Rogers, Warren (Joseph, Jr.) 1922-2003
ROGERS, Warren (Joseph, Jr.) 1922-2003
OBITUARY NOTICE—
See index for CA sketch: Born May 6, 1922, in New Orleans, LA; died of complications from a perforated ulcer August 31, 2003, in Washington, DC. Journalist and author. Rogers was a Washington insider whose friendship with Robert F. Kennedy led to several books about the Kennedy clan. He attended Tulane University, but left in 1941 to join the Marines; he fought in the Pacific theater during World War II and saw action at Guadalcanal. Returning home, he worked his way up from copy boy to cub reporter at the New Orleans Item. He next joined the Associated Press in 1947, where he worked as a reporter in Baton Rouge before being assigned to Washington, D.C. in 1951, and he became a diplomatic correspondent there from 1953 to 1959. He was hired by the New York Herald Tribune in 1959. Rogers covered military affairs and international news for the next four years, and it was while working for the Herald Tribune that he met and became friends with Bobby Kennedy. He then returned to Washington, D.C. as chief correspondent for Hearst Newspapers and then as editor for Look magazine. The 1960s were eventful years, and Rogers covered such high-profile news as the Vietnam War and the Cuban Missile Crisis.
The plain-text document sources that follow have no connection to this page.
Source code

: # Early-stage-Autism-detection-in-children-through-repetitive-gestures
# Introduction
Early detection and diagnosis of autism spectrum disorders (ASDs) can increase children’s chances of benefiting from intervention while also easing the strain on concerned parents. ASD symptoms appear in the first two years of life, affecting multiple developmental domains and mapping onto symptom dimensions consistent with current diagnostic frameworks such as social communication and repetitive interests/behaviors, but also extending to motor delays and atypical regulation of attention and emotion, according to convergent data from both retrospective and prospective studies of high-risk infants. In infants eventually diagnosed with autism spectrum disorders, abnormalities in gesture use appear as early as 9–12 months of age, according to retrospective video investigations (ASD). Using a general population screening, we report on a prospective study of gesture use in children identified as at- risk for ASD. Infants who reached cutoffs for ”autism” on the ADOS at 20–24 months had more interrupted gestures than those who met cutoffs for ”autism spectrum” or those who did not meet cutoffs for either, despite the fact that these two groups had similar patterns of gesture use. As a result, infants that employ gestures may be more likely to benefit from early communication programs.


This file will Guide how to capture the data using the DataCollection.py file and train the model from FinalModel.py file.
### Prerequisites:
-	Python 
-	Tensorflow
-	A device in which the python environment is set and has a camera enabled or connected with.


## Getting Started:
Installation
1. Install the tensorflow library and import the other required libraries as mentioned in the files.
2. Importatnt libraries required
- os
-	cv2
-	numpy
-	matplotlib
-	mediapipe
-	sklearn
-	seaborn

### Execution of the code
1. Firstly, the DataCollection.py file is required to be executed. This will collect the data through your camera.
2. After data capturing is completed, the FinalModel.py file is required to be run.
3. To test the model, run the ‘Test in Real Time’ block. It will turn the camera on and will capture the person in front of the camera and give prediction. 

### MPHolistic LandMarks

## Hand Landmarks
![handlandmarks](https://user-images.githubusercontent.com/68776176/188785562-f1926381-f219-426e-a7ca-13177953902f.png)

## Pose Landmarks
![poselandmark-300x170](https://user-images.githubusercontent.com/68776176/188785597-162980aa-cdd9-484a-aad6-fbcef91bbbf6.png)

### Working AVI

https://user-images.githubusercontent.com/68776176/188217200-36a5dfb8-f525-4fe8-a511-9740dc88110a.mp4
His friendship with Kennedy gave him inside access into the 1968 campaign, and when Kennedy was shot in Los Angeles, Rogers was there and rode with him in the ambulance. He left Look in 1970 to work briefly for the Los Angeles Times and then the Chicago Tribune-New York News Syndicate, all the while covering events in the nation's capital. During the mid-1970s Rogers left journalism for a time to be vice president of public affairs for the National Forest Products Association, but he returned to journalism as editor-in-chief of Plus Publications from 1977 to 1979, and then worked as editor of the newsletter White House Weekly from 1981 to 1989. He also ran the Georgetown Courier from 1991 to 1992, but from 1979 on Rogers mostly worked as a freelancer. He was the author of several books about the Kennedys, including Ted Kennedy (1980), Hickory Hill: Bob Kennedy at Home (1985), and When I Think of Bobby: A Personal Memoir of the Kennedy Years (1993), as well as other works such as The Floating Revolution (1962) and Outpost of Freedom (1965), written with Roger Donlon.
OBITUARIES AND OTHER SOURCES:
PERIODICALS
Los Angeles Times, September 3, 2003, p. B10.
Washington Post, September 2, 2003, p. B4.